Con ese panorama no hacen falta dotes adivinatorias para saber que la persecución sobre la primera mujer presidenta será feroz, que la exigencia no tendrá el mismo rasero de permisividad que se ha dado a los hombres que ocuparon el cargo: hemos tenido presidentes corruptos, ladrones, con sombras de asesinatos en su historia familiar, que han llevado a crisis devaluatorias la moneda mexicana y la inflación más allá de lo tolerable para la economía de los mexicanos, que han militarizado el país y que tuvieron en su gabinete a personajes como Genaro García Luna, hoy preso con cargos criminales por narcotráfico… el recuento es infame. Y todo se les ha tolerado.

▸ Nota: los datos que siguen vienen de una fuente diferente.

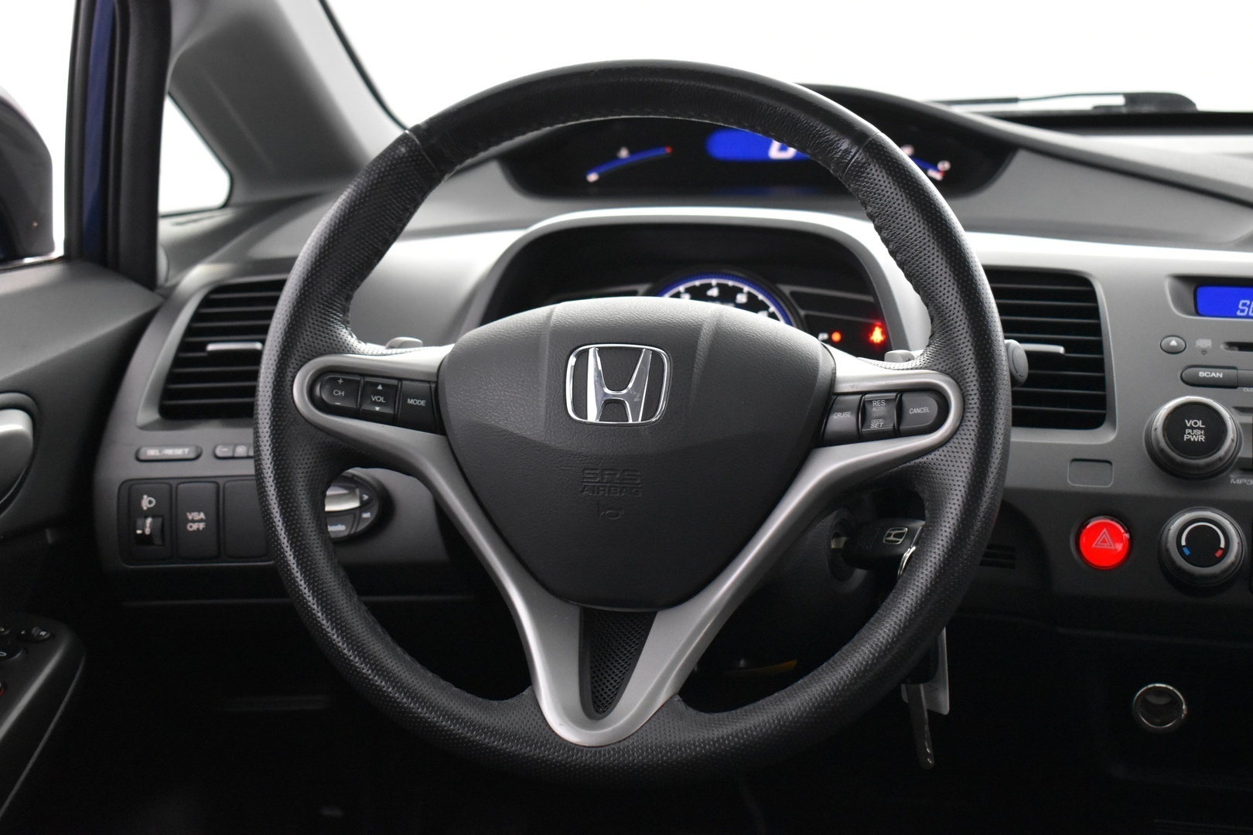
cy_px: 418
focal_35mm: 51
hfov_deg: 38.9
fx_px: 1775
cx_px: 626
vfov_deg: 26.5
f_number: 4.5
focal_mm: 34
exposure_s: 1/20
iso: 3200
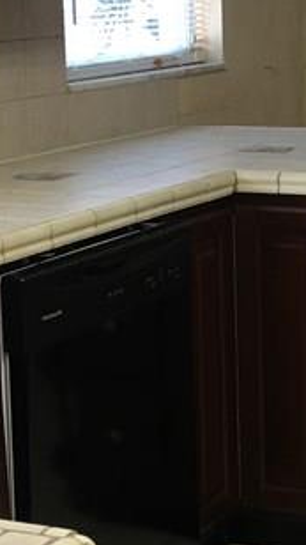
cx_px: 352
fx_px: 1516
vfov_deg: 20.2
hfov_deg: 11.3
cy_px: 126
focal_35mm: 105
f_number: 2.2
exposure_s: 1/30
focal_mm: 4.15
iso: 32
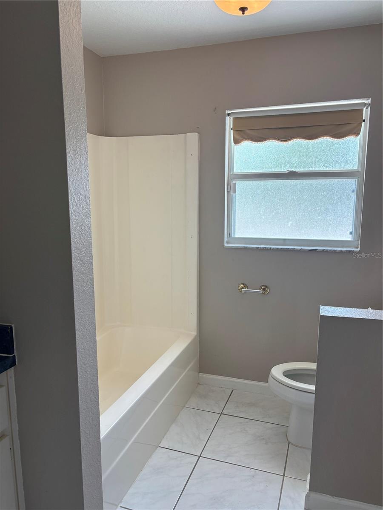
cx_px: 192
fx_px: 384
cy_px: 255
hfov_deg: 53.1
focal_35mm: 26
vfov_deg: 67.3
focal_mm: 5.96
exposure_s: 1/162
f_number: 1.6
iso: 64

Ojalá que la primera presidenta eleve la vara en el desempeño; pero ojalá, también, que la tabla para medir no sea el machismo ni el encono de quienes no toleran que las mujeres hayamos salido de la sombra doméstica al espacio público.
Y ahí estaremos muchas ciudadanas, hayamos votado por ella o no, intentando elevar la conversación, procurando ser guardianas de una civilidad que vuela por los aires cuando de atacar el cuerpo de una mujer se trata.
Al menos yo lo haré porque esta es una lucha colectiva de siglos, una cosecha ganada sobre el sufrimiento de Gertrudis Bocanegra o Leona Vicario, el de Hermila Galindo y mi madre, el de nuestras abuelas y tantas otras compañeras.
Por eso anhelo que tener una mujer presidenta se traduzca en pensar políticas públicas desde la cultura de la equidad y el cuidado, que la estrategia central esté en la construcción de paz y en encontrar formas de detener la guerra que ninguna administración anterior se ha atrevido a desmantelar.
Con el corazón espero que la señora presidenta no nos cierre con vallas el Palacio Nacional cada 8 de marzo que salgamos a marchar, como ya lo han hecho en el pasado.
Ojalá que la señora presidenta se pronuncie con cada feminicidio, que su discurso nunca vaya por el rumbo de la revictimización. Ojalá sea compañera de la comunidad LGBTQ+ sin regatear el respaldo a los derechos humanos.
Ojalá, como dijo ella misma en una de tantas entrevistas, no fuera noticia que una mujer es astronauta, ingeniera, gobernadora o presidenta de la república.
Pero hoy es noticia y también revelación y acontecimiento: México tiene a su primera presidenta.